Exercise aim: Please copy out the material below word for word, keeping every line as it is.

Given entries Block Start

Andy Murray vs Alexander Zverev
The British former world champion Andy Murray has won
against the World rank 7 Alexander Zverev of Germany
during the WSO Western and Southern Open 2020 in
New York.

Given entries Block End

Answer for this exercise:
Andy Murray vs Alexander Zverev
The British former world champion Andy Murray has won
against the World rank 7 Alexander Zverev of Germany
during the WSO Western and Southern Open 2020 in
New York.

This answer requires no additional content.